SUPPLIED TEXT below:

For example, let’s consider the three-way match functionality in the procurement and finance processes. Within SAP, back-end testing would consist of reviewing and establishing the appropriate tolerance values that the system will enforce when comparing quantities and amounts between purchase orders, goods receipts and vendor invoices. The front-end test of three-way matching in SAP would be to simulate a given step in the overall process, perform a positive and negative test and attempt to trigger the tolerance., thereby ensuring that the tolerances are operating effectively and as intended.
Provided that key IT general controls (ITGCs) over the ERP application are operating effectively, an organization may continue to rely on the benchmarked automated controls for the following year’s SOX testing. This benchmarking guidance can be found in Appendix B of AS 2201, items B28 to B33. Item B29 of the auditing standard states “…the auditor may conclude that the automated application control continues to be effective without repeating the prior year’s specific tests of the operation of the automated application control…” There are, however, some exceptions where automated controls cannot be benchmarked, typically around high-risk areas such as an organization’s revenue or other financial disclosures. This should be kept in mind when assessing if an automated control is eligible for benchmarking.
Benchmarking frequency
Although PCAOB AS 2201 does not specifically outline a timeline, three years is generally considered an appropriate frequency for re-baselining the automated controls. It is also important to re-baseline in the event of significant configuration changes in the applications. The work involved in year one can appear as a large amount of additional work when viewed in a silo. However, once the SOX testing and benchmarking activities are completed in this first year, an organization will see great benefits and time saved in years two and three. This is because the only activity required in years two and three is monitoring for configuration changes. If no changes have occurred to the benchmarked configuration, the performance of front-end testing is no longer necessary because the integrity of the control has been maintained. For instance, let’s continue with the previous three-way match configuration example. If the back-end configuration for the relevant tolerances is reviewed in year two and no changes have occurred (e.g., the percentage tolerance on the variance between invoice and purchase order quantity), then the validation of the configuration is sufficient.
Here is a visual representation of the timeline and benchmarking lifecycle:
The primary benefit of a benchmarking strategy is to reduce the amount of SOX testing over the course of a three-year period as compared to a traditional, non-benchmarked SOX framework. If the integrity of the system is appropriate, an organization may continue to rely on the benchmarked automated controls for the subsequent year’s SOX testing. The benchmarking concept offers organizations an opportunity to cut costs and reduce internal and external audit efforts without jeopardizing compliance efforts. An activity that is just as important as the benchmarking activity itself is determining the best approach and timing to conduct the benchmarking efforts. SAP S/4HANA implementation projects afford a unique opportunity to benchmark the completeness and accuracy of system configuration and system-generated reporting data (automated and semi-automated control points). Including time for these benchmarking activities will enable efficiencies, having a “designed-in” approach as opposed to retrofitting automated controls and benchmarking onto an existing framework. Thus, creating an organically designed framework that includes foundational benchmarking.

End of SUPPLIED TEXT.
SOURCE MATERIAL below:

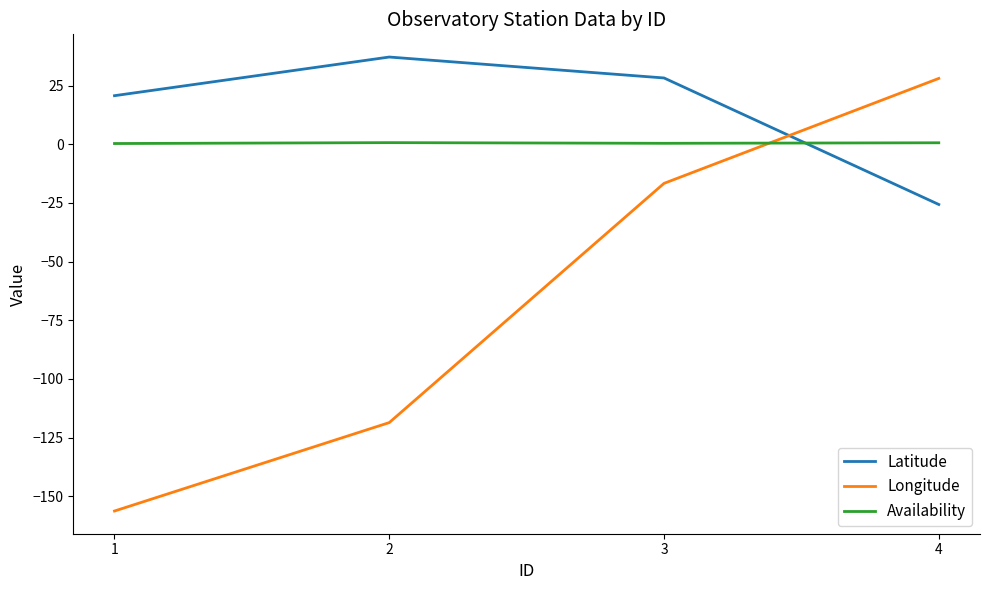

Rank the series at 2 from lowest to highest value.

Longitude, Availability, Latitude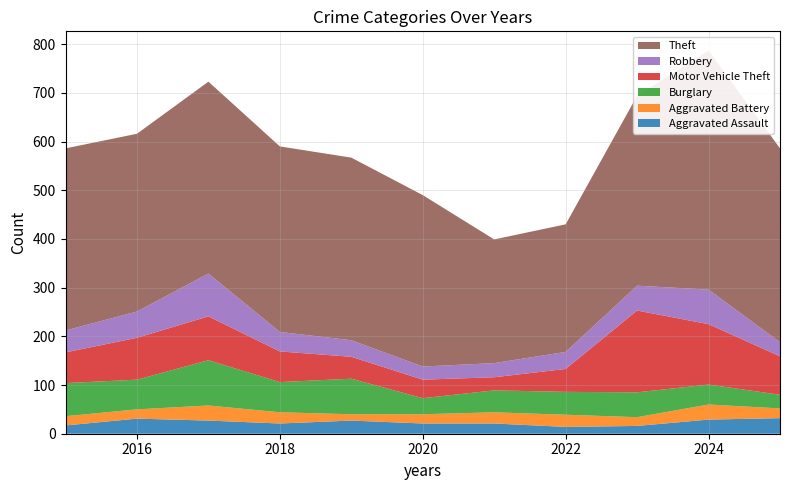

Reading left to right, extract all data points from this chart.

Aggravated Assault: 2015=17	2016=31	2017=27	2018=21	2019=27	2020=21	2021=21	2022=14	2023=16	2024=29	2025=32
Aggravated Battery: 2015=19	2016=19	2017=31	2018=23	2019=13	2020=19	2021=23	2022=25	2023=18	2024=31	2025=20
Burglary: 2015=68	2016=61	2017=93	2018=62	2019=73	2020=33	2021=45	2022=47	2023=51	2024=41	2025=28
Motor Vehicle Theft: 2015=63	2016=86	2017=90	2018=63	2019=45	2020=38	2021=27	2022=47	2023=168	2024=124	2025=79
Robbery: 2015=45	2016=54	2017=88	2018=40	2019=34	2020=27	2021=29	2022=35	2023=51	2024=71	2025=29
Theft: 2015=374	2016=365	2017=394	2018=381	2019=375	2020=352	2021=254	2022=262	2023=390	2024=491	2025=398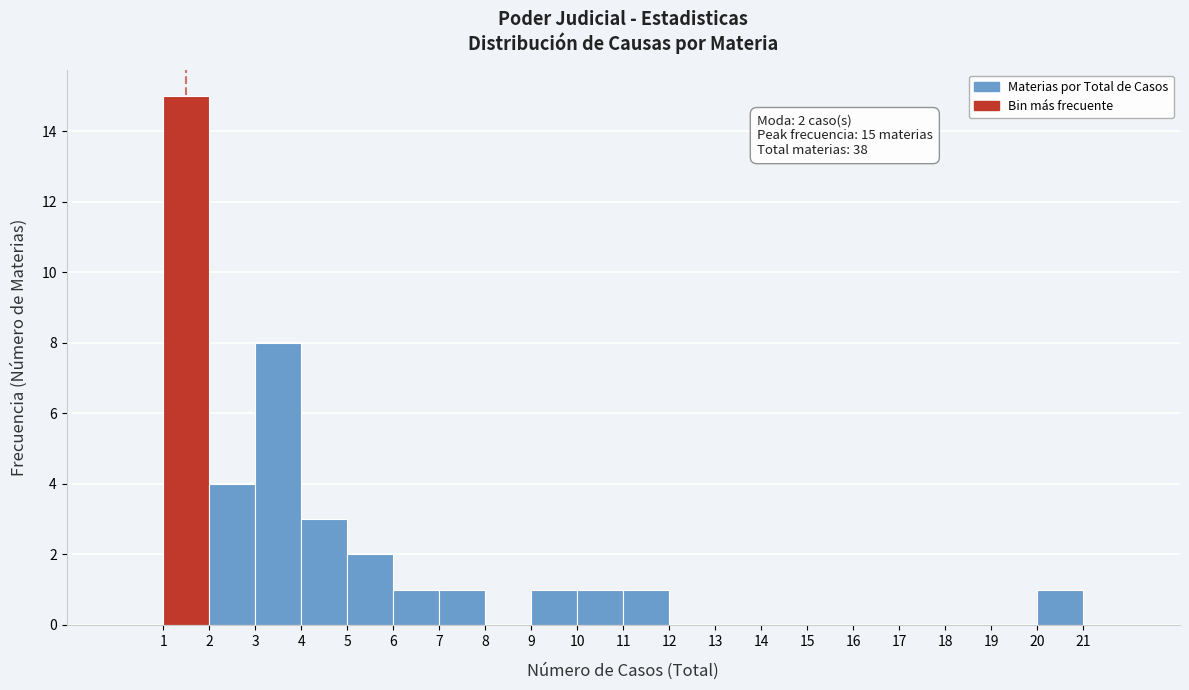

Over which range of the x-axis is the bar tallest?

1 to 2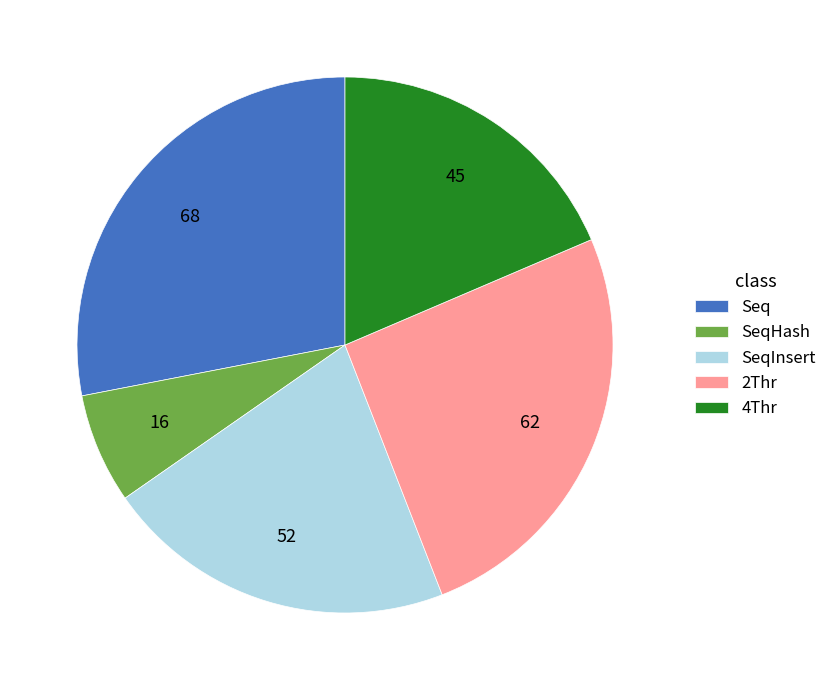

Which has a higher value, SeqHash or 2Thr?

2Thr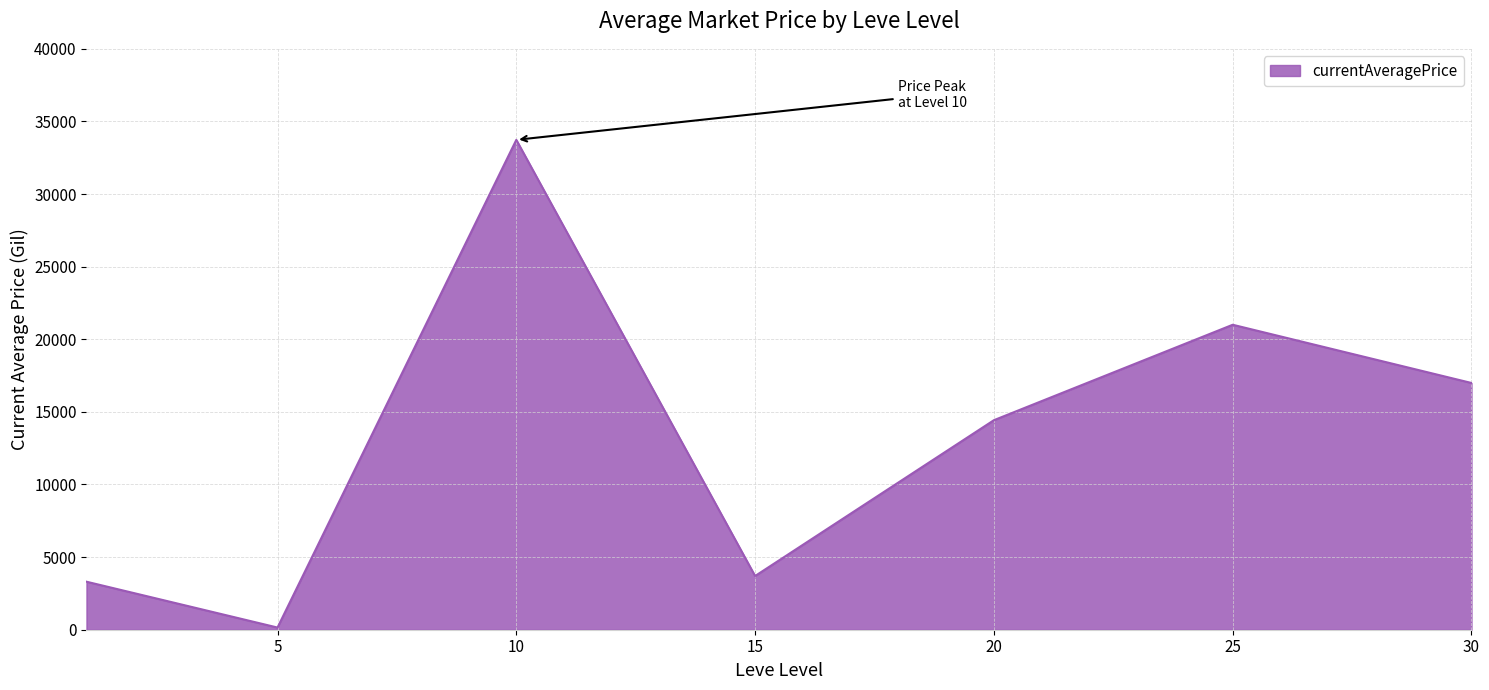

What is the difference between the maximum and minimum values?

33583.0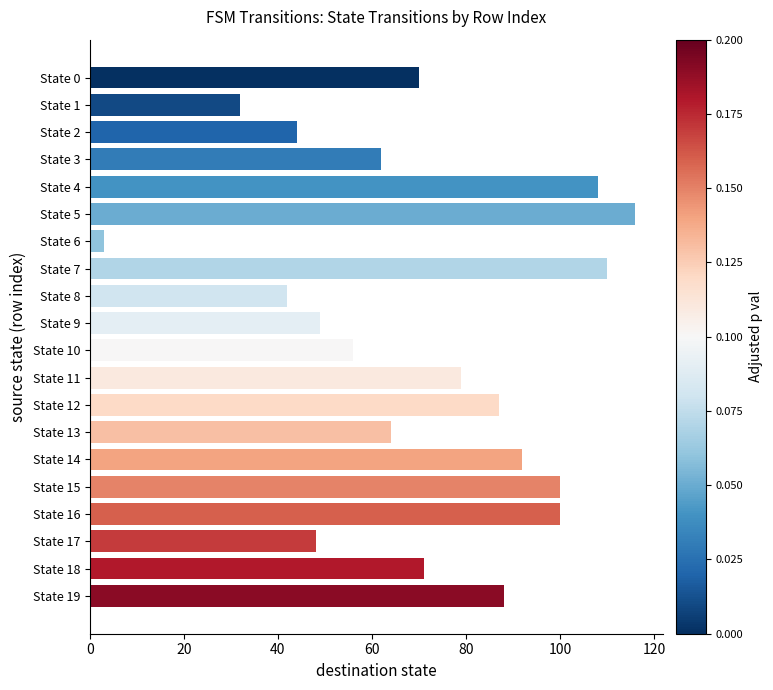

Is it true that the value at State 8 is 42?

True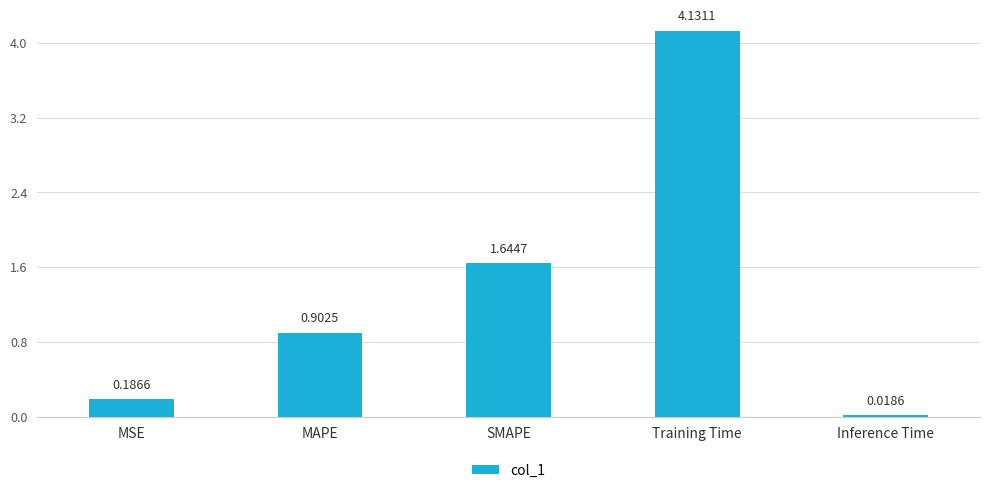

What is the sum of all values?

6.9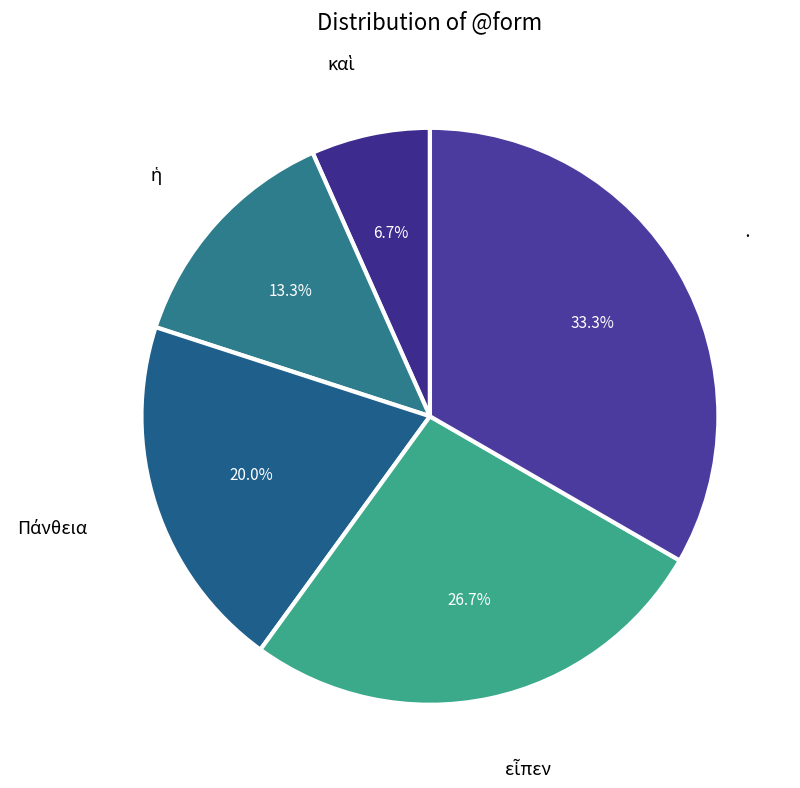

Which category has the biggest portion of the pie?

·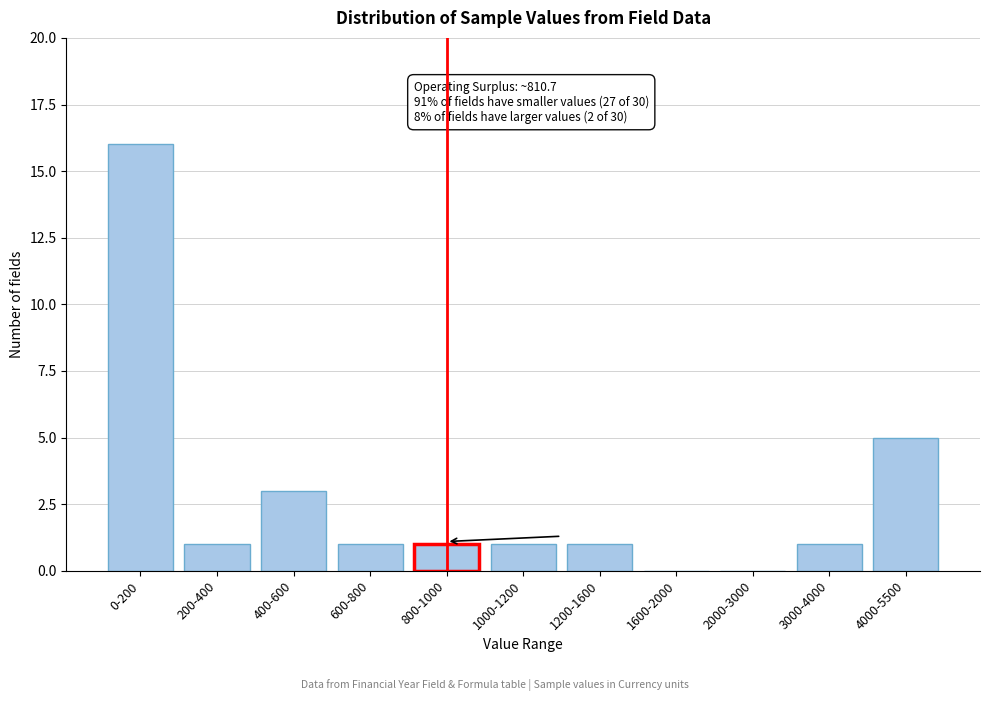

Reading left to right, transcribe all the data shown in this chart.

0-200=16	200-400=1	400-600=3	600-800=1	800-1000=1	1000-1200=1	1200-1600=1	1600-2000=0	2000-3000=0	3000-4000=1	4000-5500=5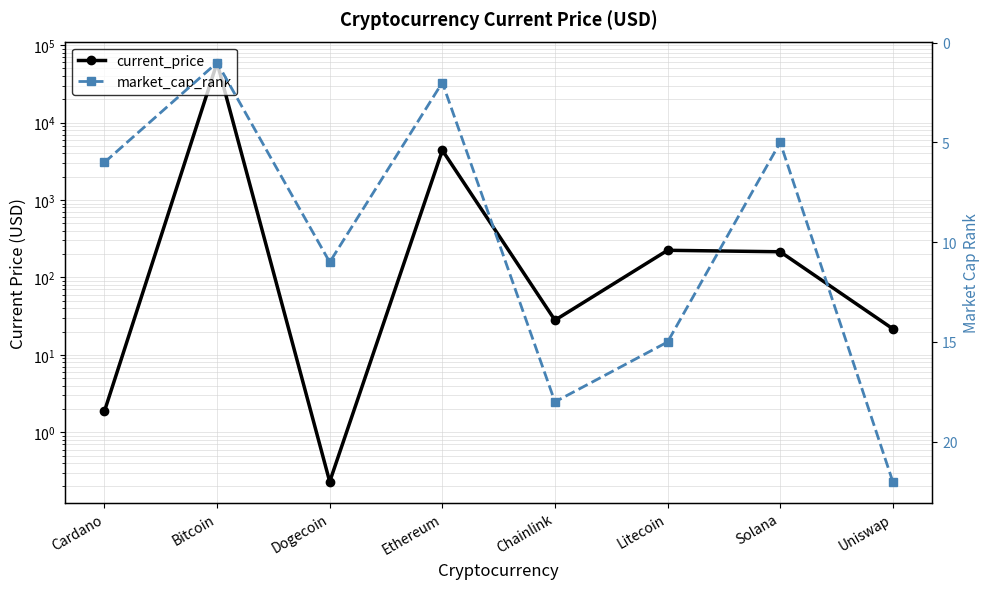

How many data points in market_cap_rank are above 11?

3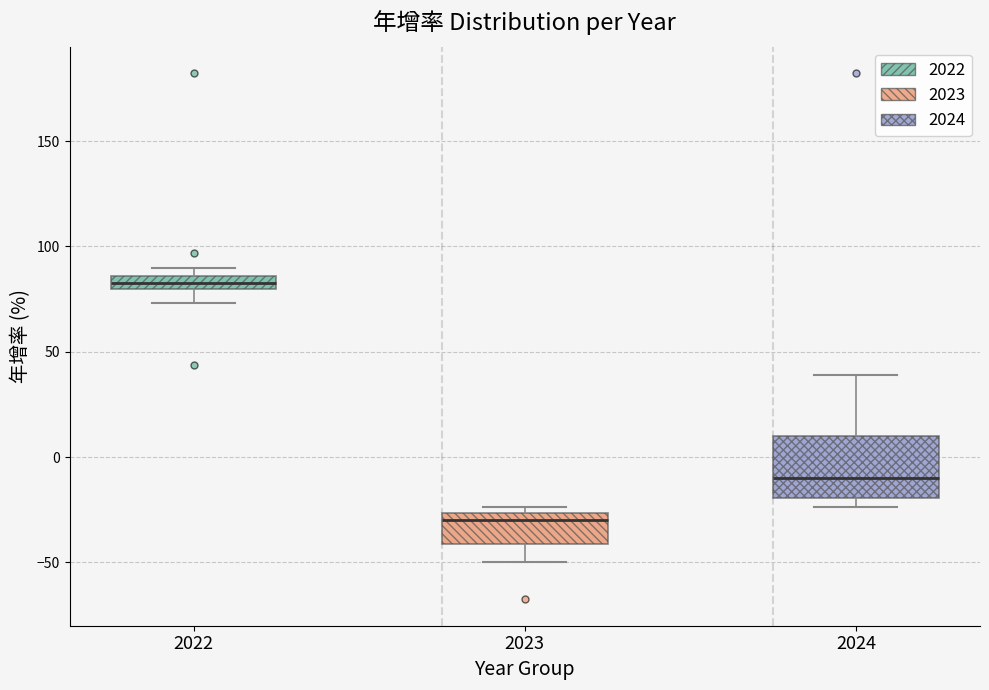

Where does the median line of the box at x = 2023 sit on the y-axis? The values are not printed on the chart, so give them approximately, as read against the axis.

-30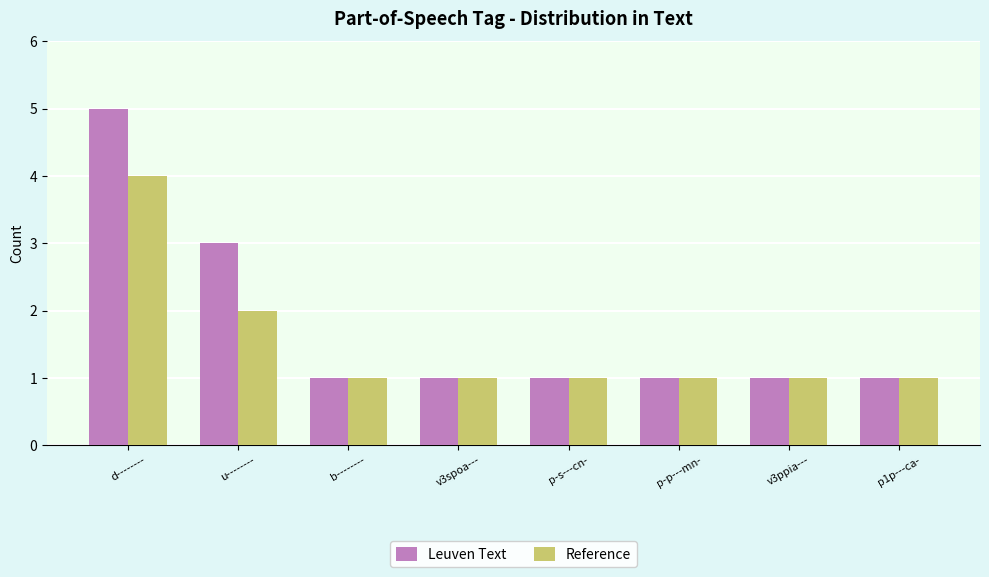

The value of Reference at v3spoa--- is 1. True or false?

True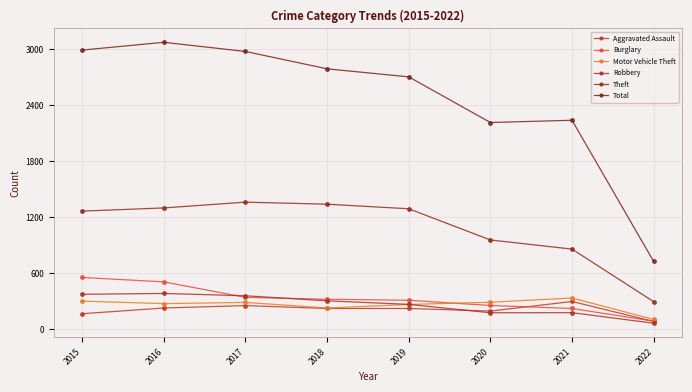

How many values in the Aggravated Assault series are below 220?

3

End of SOURCE MATERIAL.

Tell whether each statement agrees with the SOX benchmarking text, giving yes or no and quoting the deciding words: (a) Three years is generally seen as a suitable frequency for re-baselining automated controls. (b) PCAOB AS 2201 sets a specific timeline for benchmarking. (c) The benchmarking guidance appears in Appendix A of AS 2201. Please answer from the SOX benchmarking text alone, not from the data.

» **EXERCISE ANSWER**:
(a) Yes: "three years is generally considered an appropriate frequency for re-baselining the automated controls"
(b) No: "Although PCAOB AS 2201 does not specifically outline a timeline"
(c) No: "This benchmarking guidance can be found in Appendix B of AS 2201, items B28 to B33."